I carried her collar on the drive back and had to hold onto the tags so they wouldn’t jingle. So I wouldn’t hear the bend of her knees and her weight against the hardwood as she rested her head down to sleep. When we got home, I sat in a chair. I watched through the window, my mom talked to the neighbors who were walking their dog. She always announces news as soon as it happens. I remember thinking that to myself about my mom when my heart hit my chest. It was like one knock, I had never felt that before. My heart slammed into my chest. That was the moment they put her down.

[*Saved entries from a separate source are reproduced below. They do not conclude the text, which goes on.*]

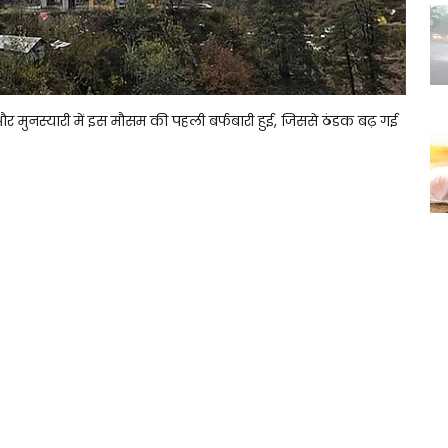
 और मुनस्यारी में इस मौसम की पहली बर्फबारी हुई, जिससे ठंडक बढ़ गई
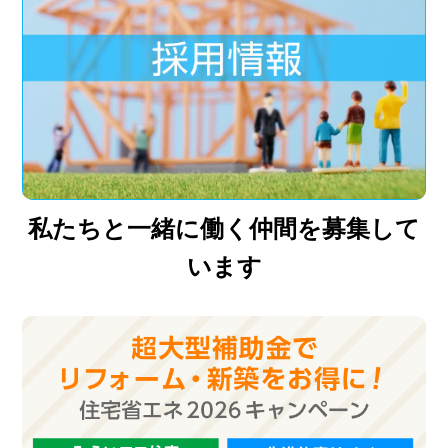
私たちと一緒に働く仲間を募集して
います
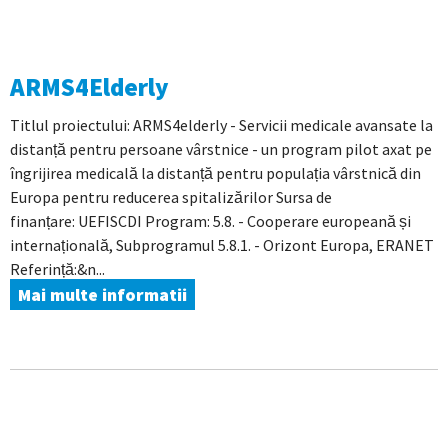
ARMS4Elderly
Titlul proiectului: ARMS4elderly - Servicii medicale avansate la
distanță pentru persoane vârstnice - un program pilot axat pe
îngrijirea medicală la distanță pentru populația vârstnică din
Europa pentru reducerea spitalizărilor Sursa de
finanțare: UEFISCDI Program: 5.8. - Cooperare europeană și
internațională, Subprogramul 5.8.1. - Orizont Europa, ERANET
Referință:&n...
Mai multe informatii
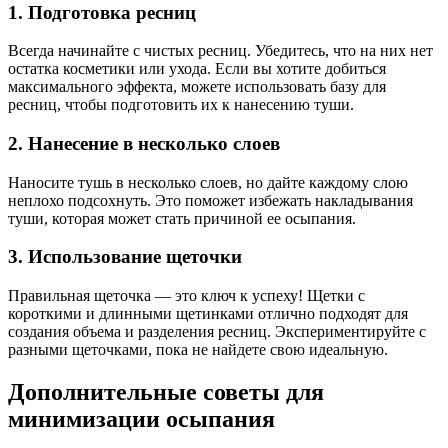
1. Подготовка ресниц
Всегда начинайте с чистых ресниц. Убедитесь, что на них нет
остатка косметики или ухода. Если вы хотите добиться
максимального эффекта, можете использовать базу для
ресниц, чтобы подготовить их к нанесению туши.
2. Нанесение в несколько слоев
Наносите тушь в несколько слоев, но дайте каждому слою
неплохо подсохнуть. Это поможет избежать накладывания
туши, которая может стать причиной ее осыпания.
3. Использование щеточки
Правильная щеточка — это ключ к успеху! Щетки с
короткими и длинными щетинками отлично подходят для
создания объема и разделения ресниц. Экспериментируйте с
разными щеточками, пока не найдете свою идеальную.
Дополнительные советы для
минимизации осыпания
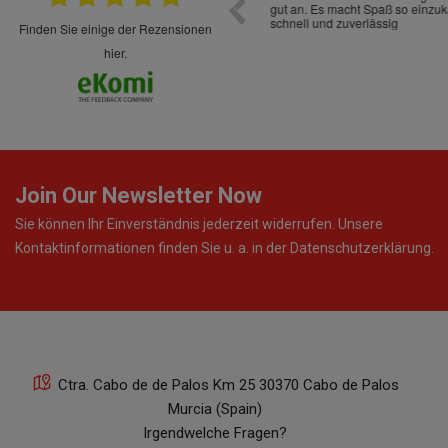
cht Spaß so einzukaufen. Die Abwicklung ist
verpackt.
uverlässig
finden Sie einige der Rezensionen
hier.
Join Our Newsletter Now
Sie können Ihr Einverständnis jederzeit widerrufen. Unsere
Kontaktinformationen finden Sie u. a. in der Datenschutzerklärung.
Ctra. Cabo de de Palos Km 25 30370 Cabo de Palos
Murcia (Spain)
Irgendwelche Fragen?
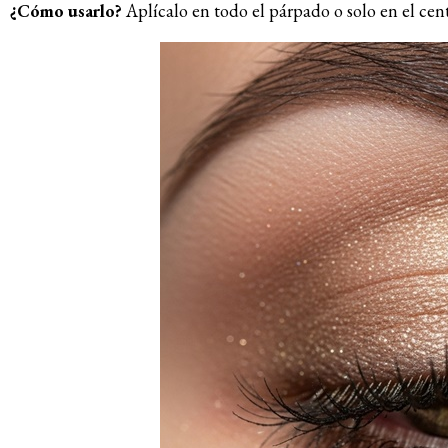
¿Cómo usarlo?
Aplícalo en todo el párpado o solo en el cen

I cried myself into my second-ever migraine last night and ended up vomiting into the toilet when I was trying to brush my teeth before bed. I was cleaning my tongue with my brush and then I was throwing up hard and painfully. What’s interesting is the night before, I had a thought, when I was brushing my teeth, that went like this: I wonder when the next really horrible thing will happen in my life. I wonder how I will handle it. I’m weirdly excited for that sort of intensity.